* _PROBLEM_
Please repeat every line of the material below word for word, leaving out the pictures.
----- PROVIDED DATA -----
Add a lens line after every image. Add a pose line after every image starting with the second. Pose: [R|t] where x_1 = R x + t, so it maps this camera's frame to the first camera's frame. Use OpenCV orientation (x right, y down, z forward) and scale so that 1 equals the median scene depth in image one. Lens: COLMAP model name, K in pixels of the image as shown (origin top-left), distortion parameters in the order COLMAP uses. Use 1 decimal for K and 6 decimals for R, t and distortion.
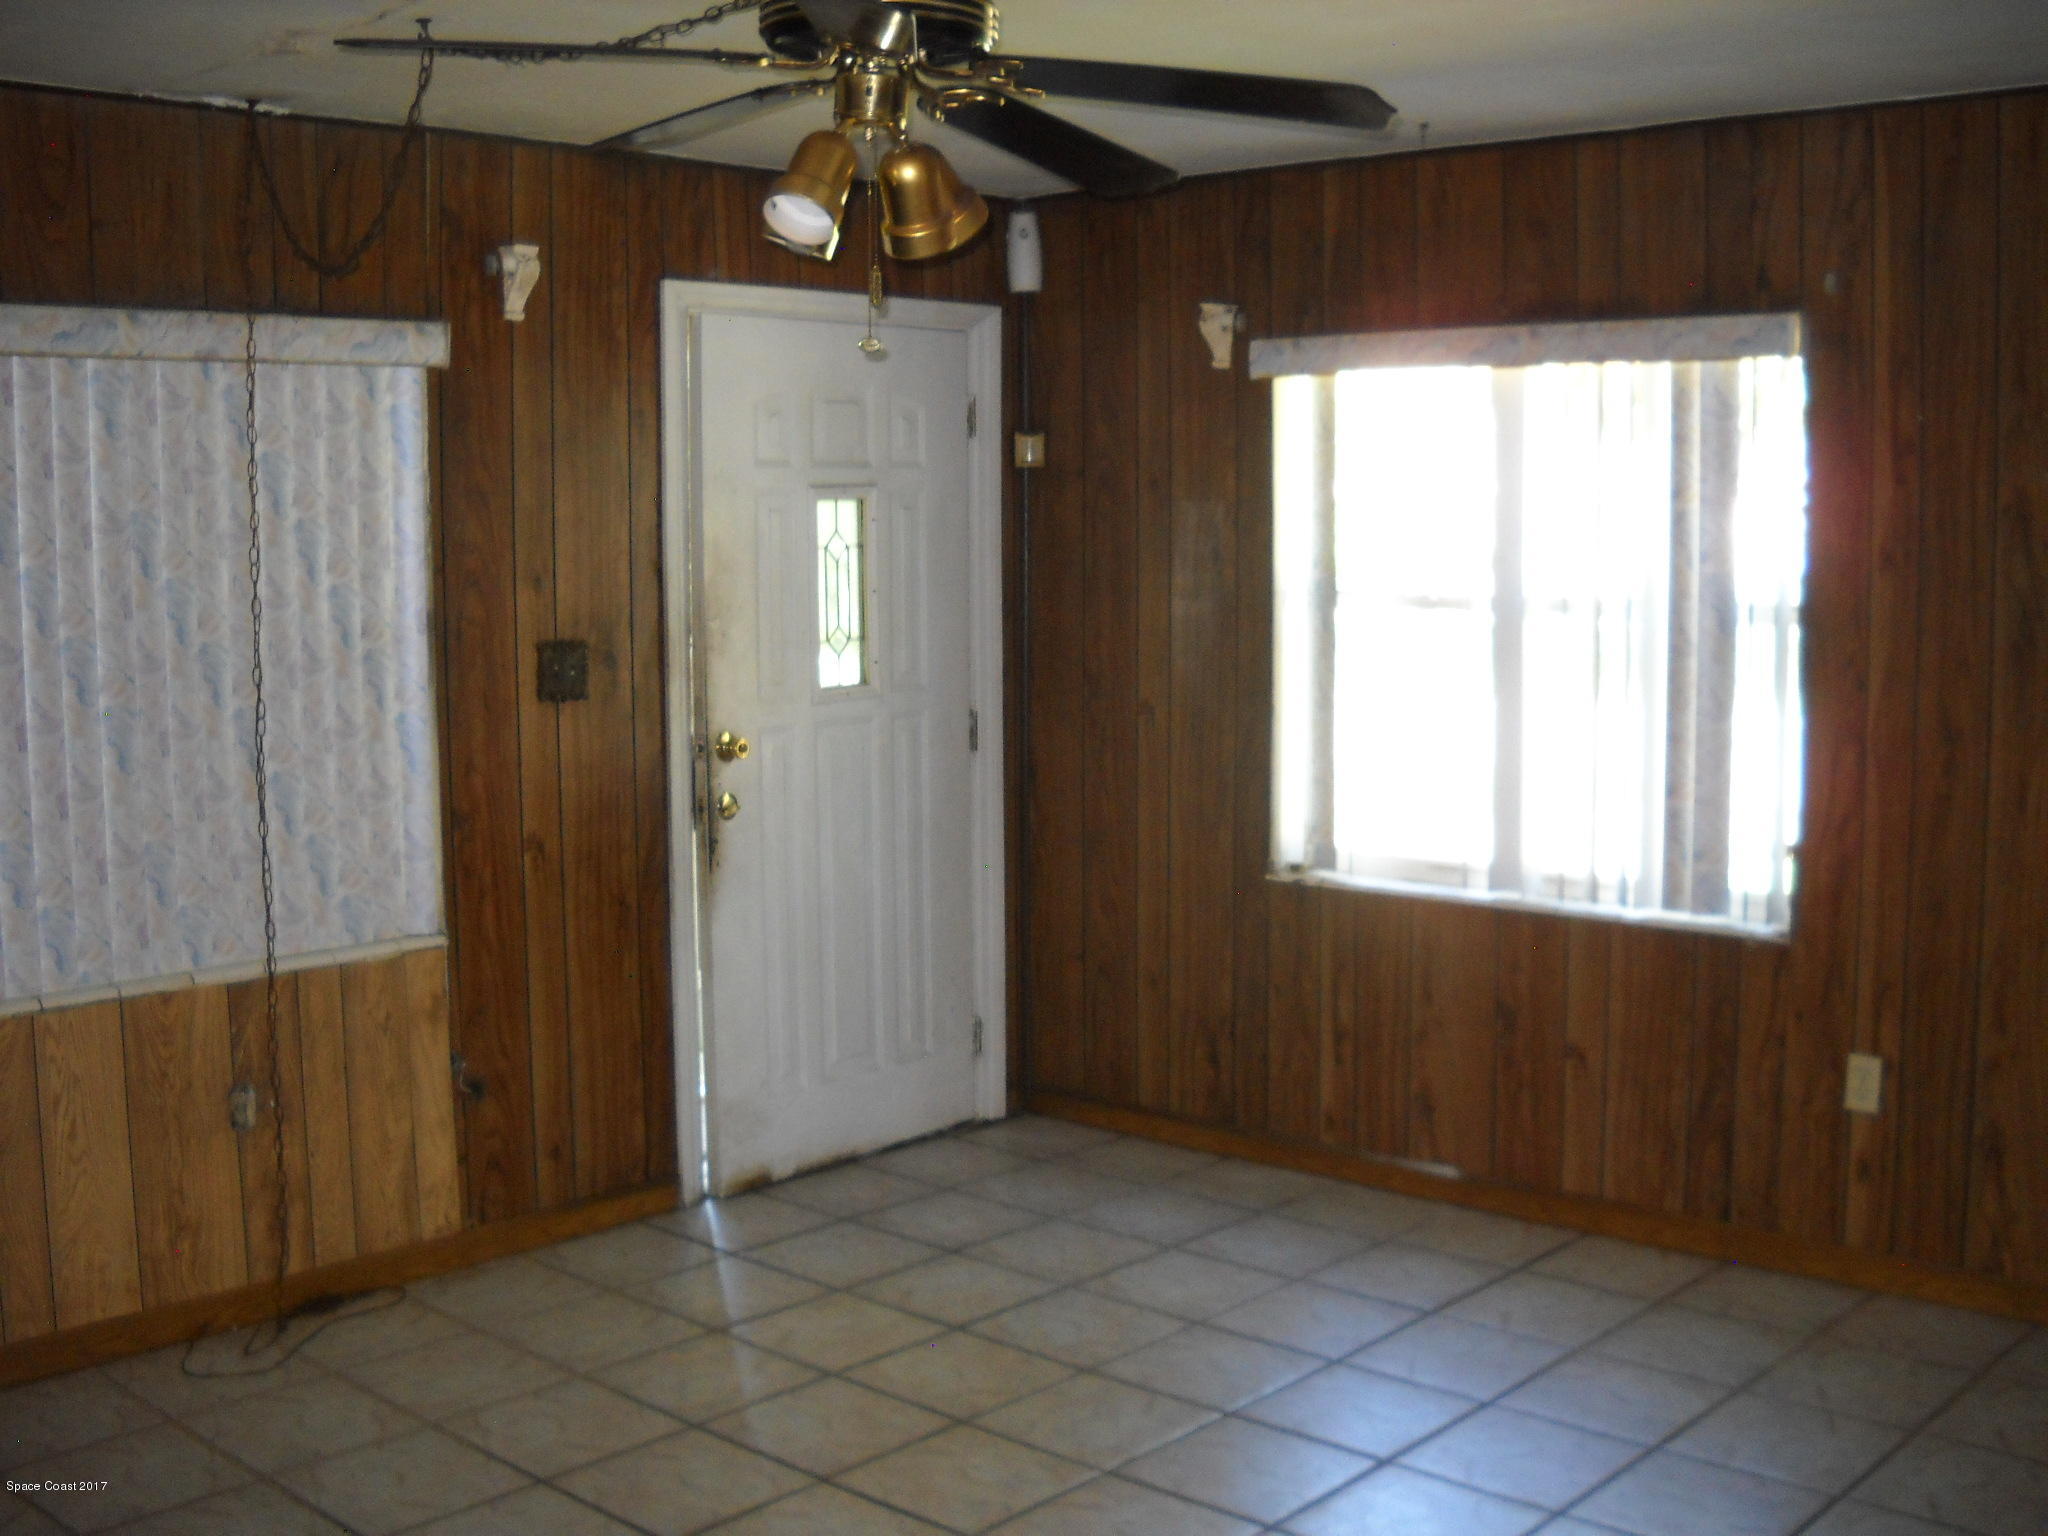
lens RADIAL K [[2312.7, 0, 1013.4], [0, 2312.7, 753.0], [0, 0, 1]] dist [-0.250242, 0.222182]
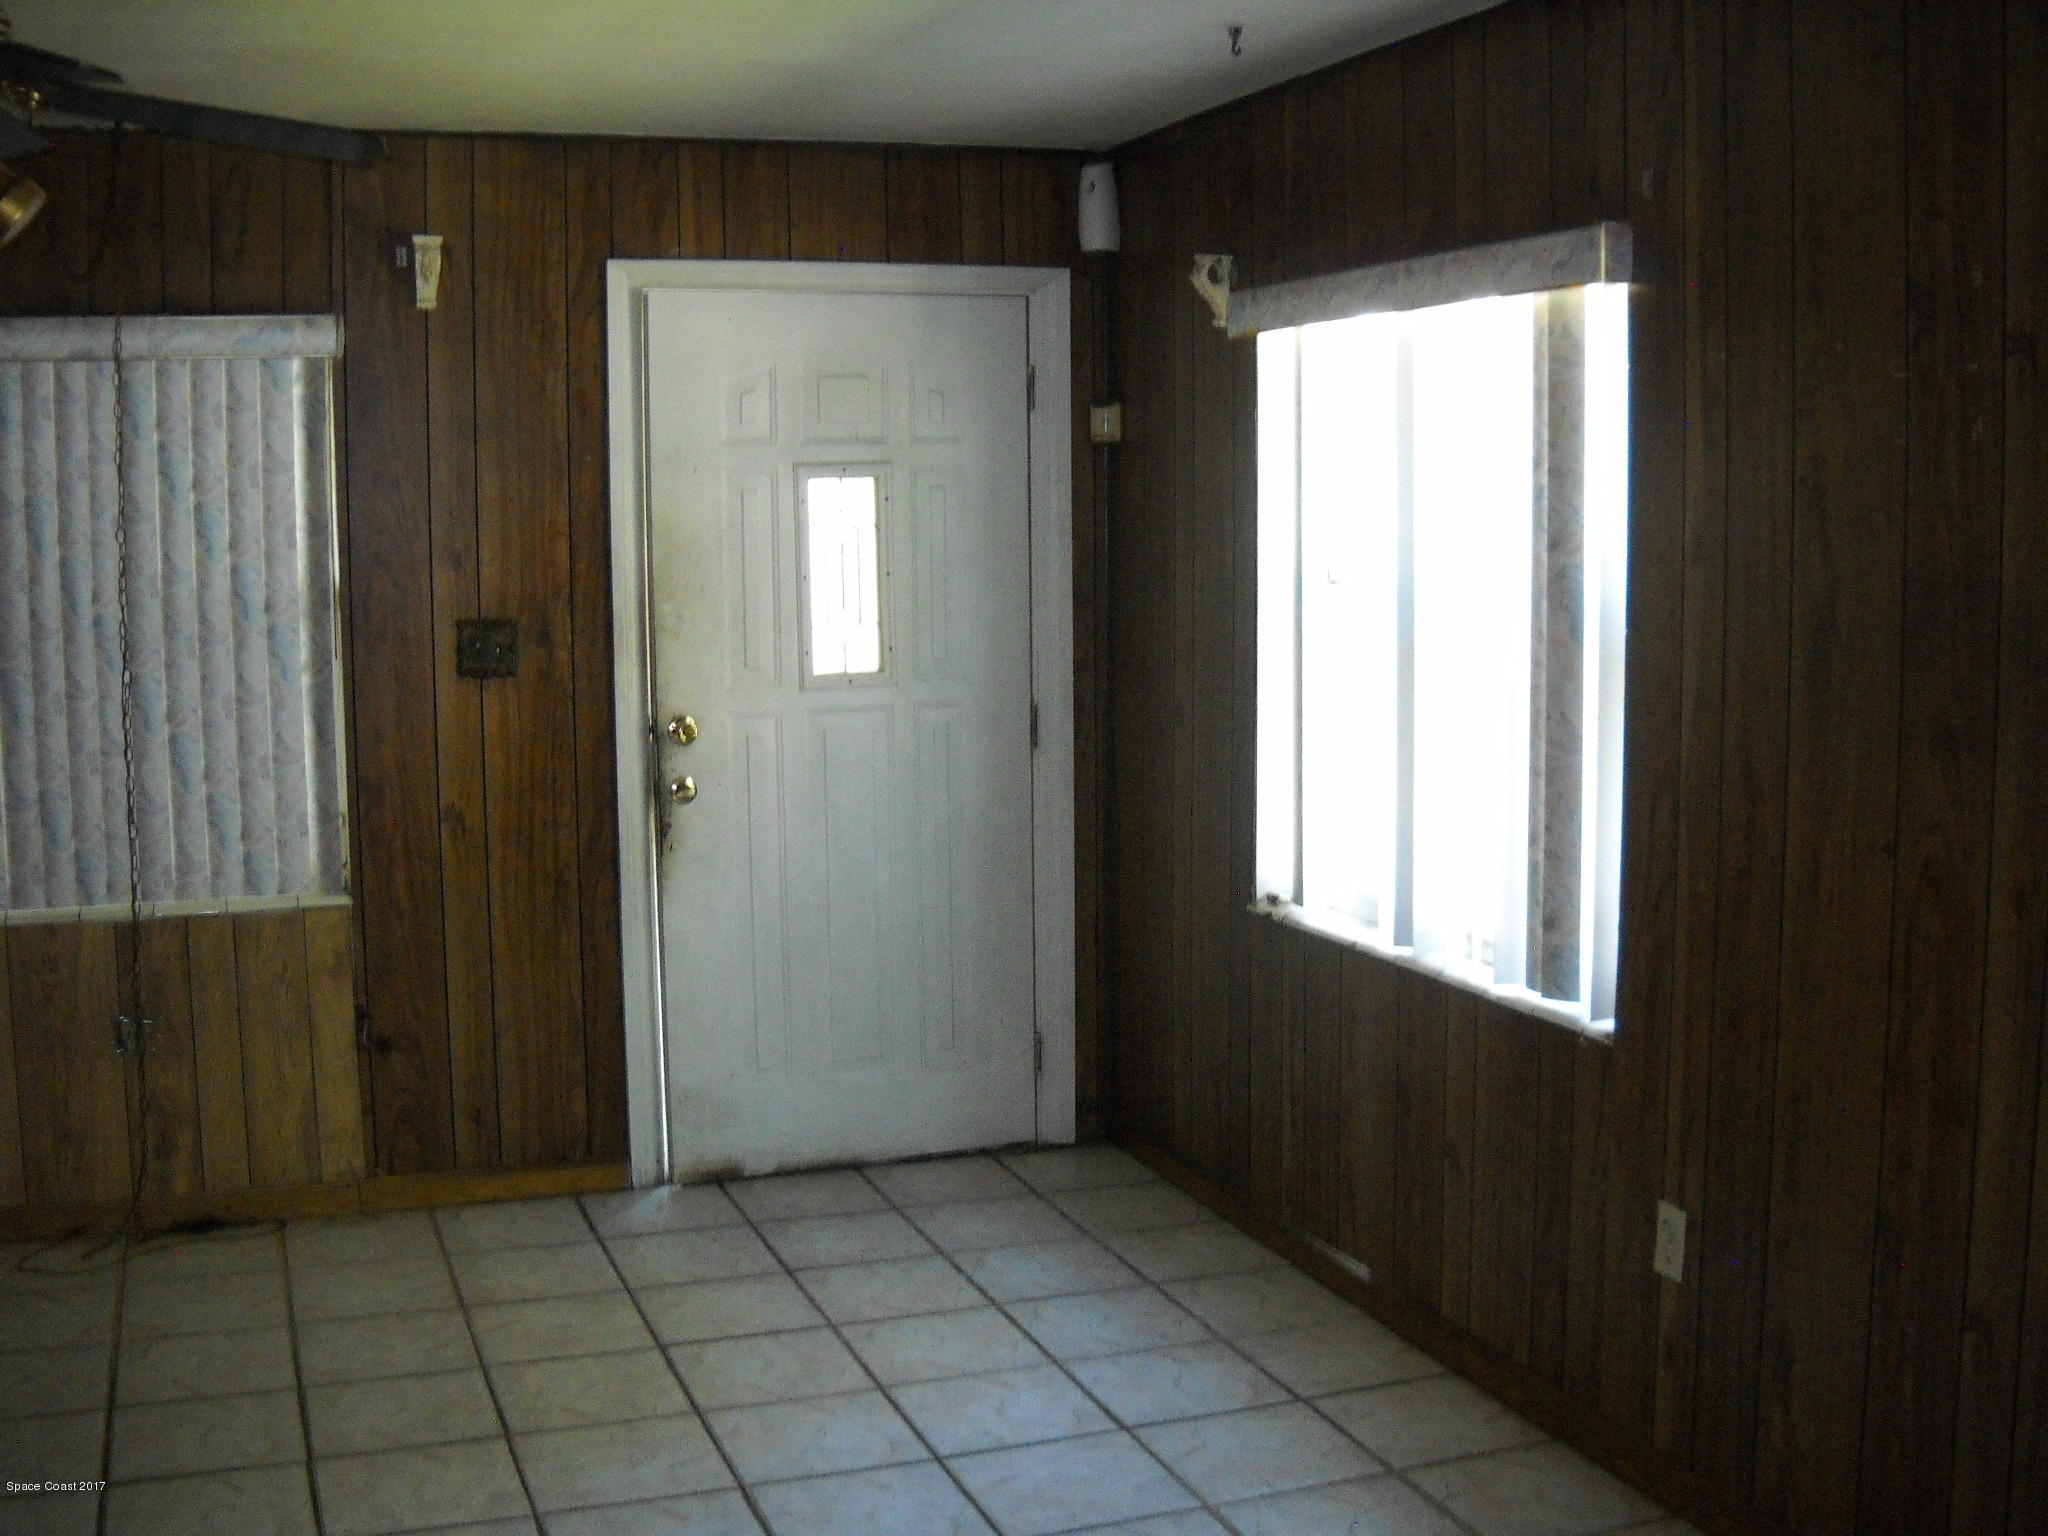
lens RADIAL K [[2312.7, 0, 1013.4], [0, 2312.7, 753.0], [0, 0, 1]] dist [-0.250242, 0.222182]
pose [[0.885954, 0.050610, -0.461003, 0.486042], [-0.045601, 0.998717, 0.022006, -0.022468], [0.461525, 0.001525, 0.887126, 0.204493]]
-----
* _OUTPUT OF THE EXERCISE_
Add a lens line after every image. Add a pose line after every image starting with the second. Pose: [R|t] where x_1 = R x + t, so it maps this camera's frame to the first camera's frame. Use OpenCV orientation (x right, y down, z forward) and scale so that 1 equals the median scene depth in image one. Lens: COLMAP model name, K in pixels of the image as shown (origin top-left), distortion parameters in the order COLMAP uses. Use 1 decimal for K and 6 decimals for R, t and distortion.
lens RADIAL K [[2312.7, 0, 1013.4], [0, 2312.7, 753.0], [0, 0, 1]] dist [-0.250242, 0.222182]
lens RADIAL K [[2312.7, 0, 1013.4], [0, 2312.7, 753.0], [0, 0, 1]] dist [-0.250242, 0.222182]
pose [[0.885954, 0.050610, -0.461003, 0.486042], [-0.045601, 0.998717, 0.022006, -0.022468], [0.461525, 0.001525, 0.887126, 0.204493]]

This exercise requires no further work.